[AIM]: Retype the stretch of the blog post about Christian responses to disasters from "This message is" through "some other issue.", word for word.

[DOCUMENT SEGMENT]:
>>>
It’s Friday, and I’m not preaching this Sunday. What this means, of course, is that there a number of unrelated and not necessarily coherent ideas rattling around my skull that I need to dump somewhere. I’m (mostly) kidding. I think much more highly of preaching than that. Although I have found it quite remarkable how frequently the events and ideas and reading of a given week will find their way into a Sunday sermon. At any rate, a few miscellaneous thoughts on a grey, rainy Friday morning…
Disaster struck earlier this week with a deadly tornado Oklahoma and we all know what happens when disaster strikes. Christians fight about what it “means.” Hooray! It’s getting to be a rather tiresome and predictable spectacle. Within mere hours of some horrific event involving gut-wrenching human suffering, a Christian pastor, writer, or leader can be counted on to stampede to the Internet to dispense their wisdom via tweet or blog (!) or Facebook or whatever about what God is trying to tell us via this event. Usually God is angry about something and using tornadoes or earthquakes or hurricanes or floods to voice his displeasure at [insert preferred sin here] or his desire that human beings would worship/exalt him more truly/faithfully/singularly.
This message is usually followed by a flood of angry reaction from Christians (and others) who do not think God works this way. And so, both sides grimly roll up their sleeves and arm themselves for online battle. After a week or so of nasty rhetoric flying back and forth through the ether, everyone either gets tired or is suitably reassured about their rightness, and they move on. The Internet is usually given a few days to lick its wounds and recover before it all begins again over some other issue.
<<<
[DATA]:
>>>
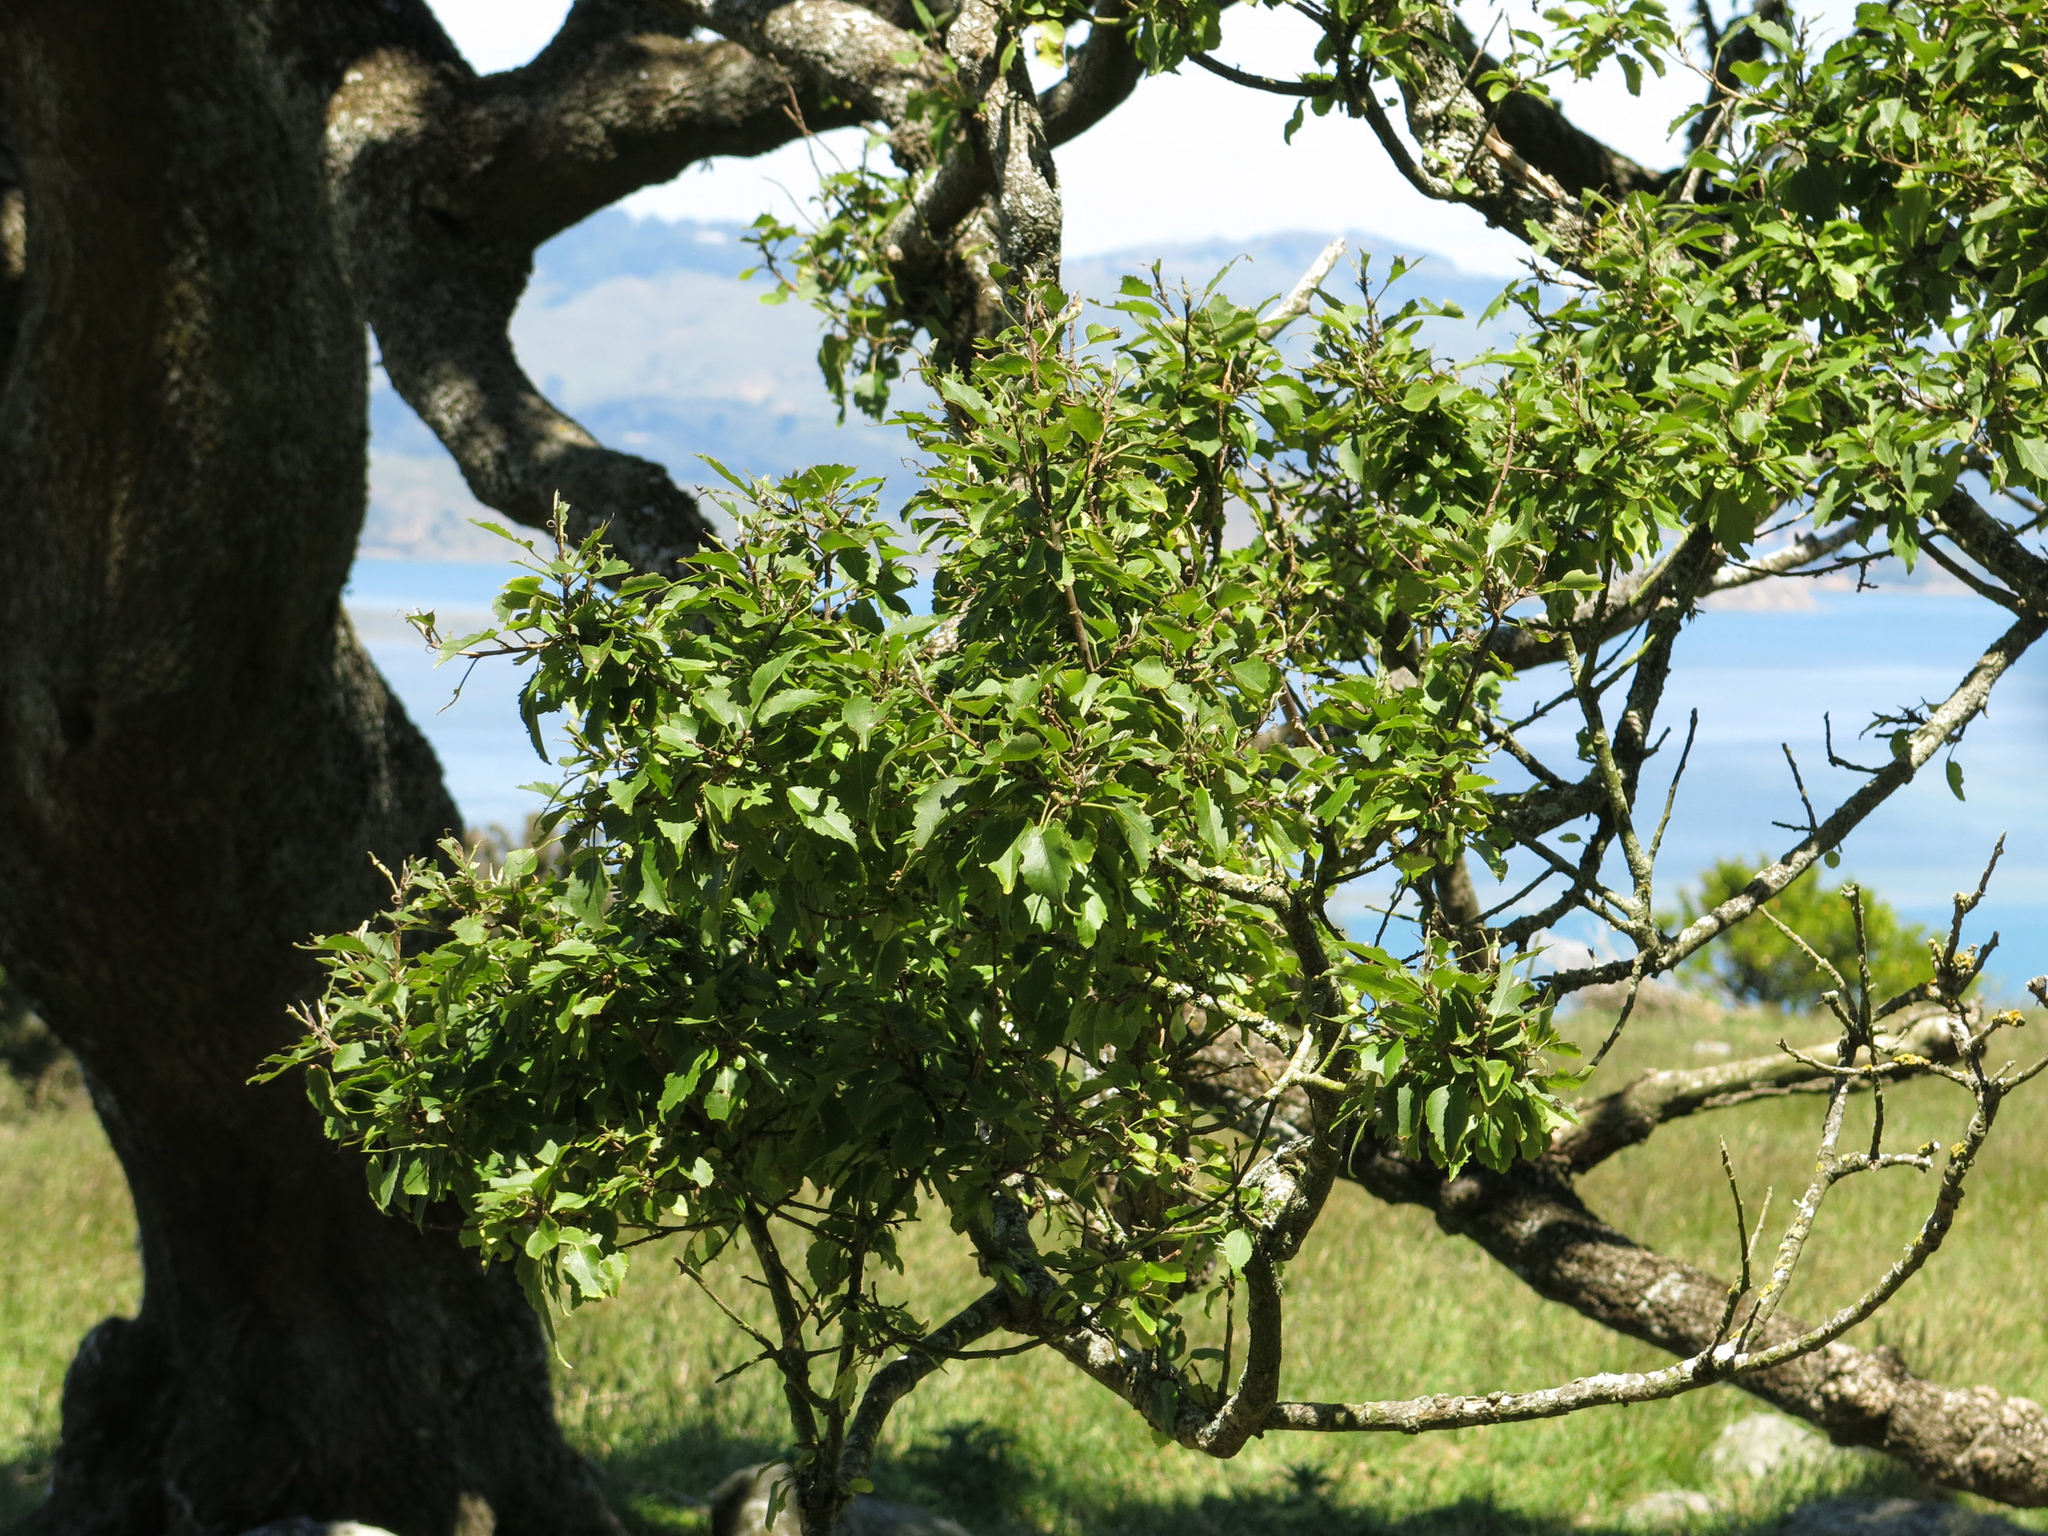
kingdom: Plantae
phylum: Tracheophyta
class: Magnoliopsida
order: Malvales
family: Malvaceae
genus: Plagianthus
<<<
>>>
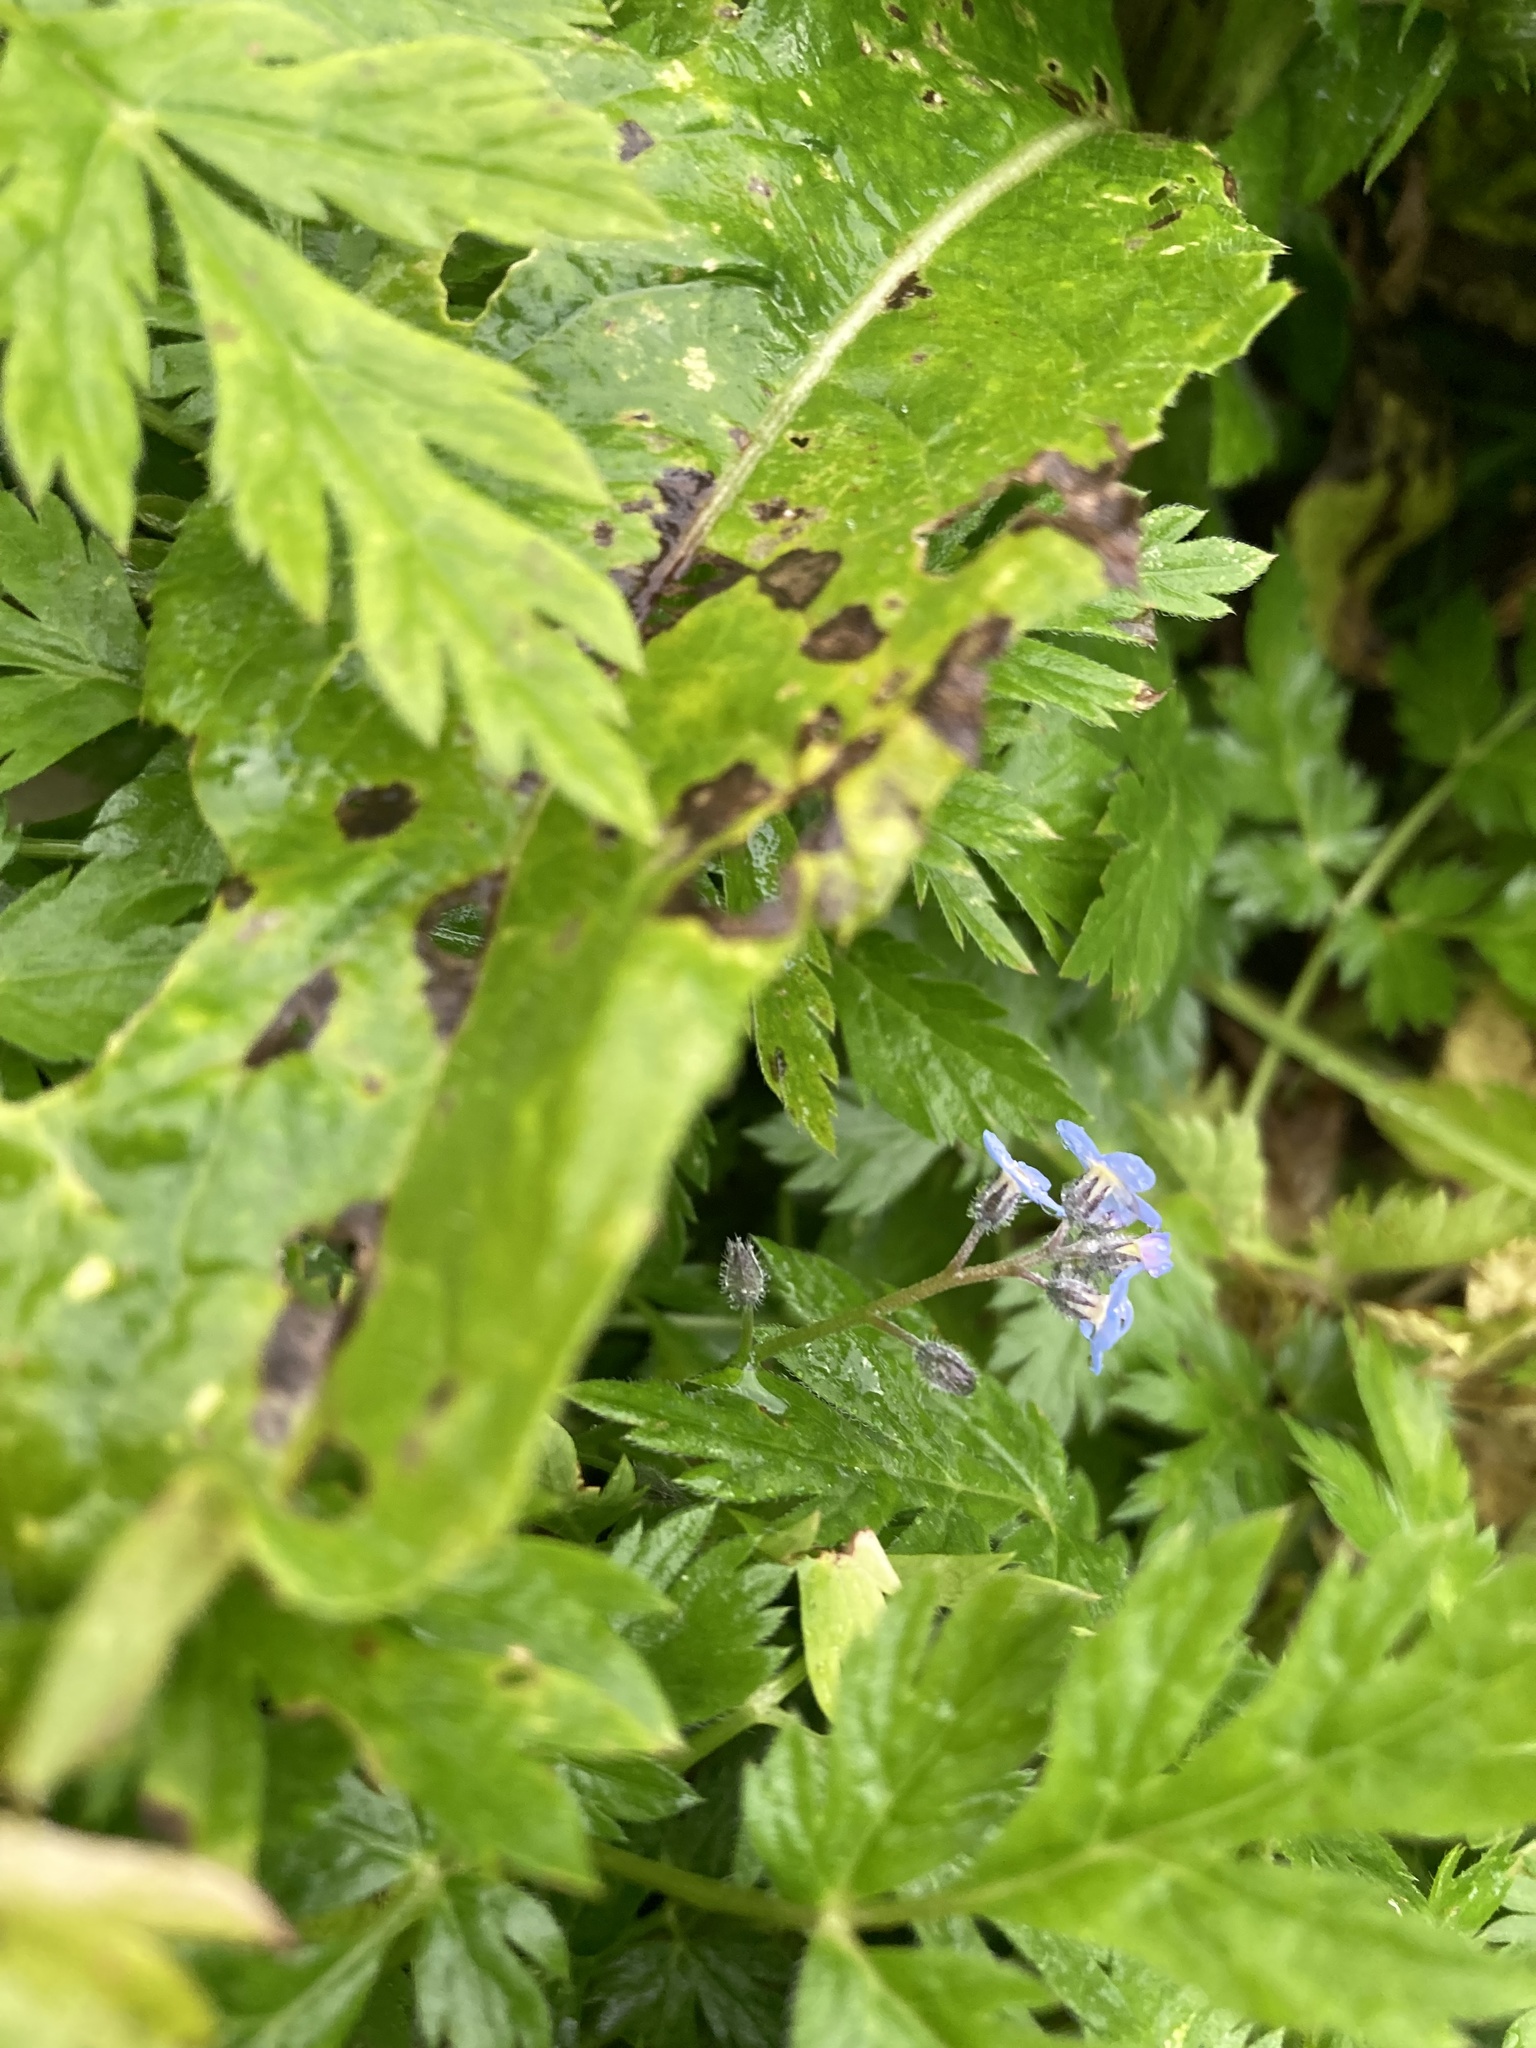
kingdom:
<<<
[RESULT OF THIS TASK]:
This message is usually followed by a flood of angry reaction from Christians (and others) who do not think God works this way. And so, both sides grimly roll up their sleeves and arm themselves for online battle. After a week or so of nasty rhetoric flying back and forth through the ether, everyone either gets tired or is suitably reassured about their rightness, and they move on. The Internet is usually given a few days to lick its wounds and recover before it all begins again over some other issue.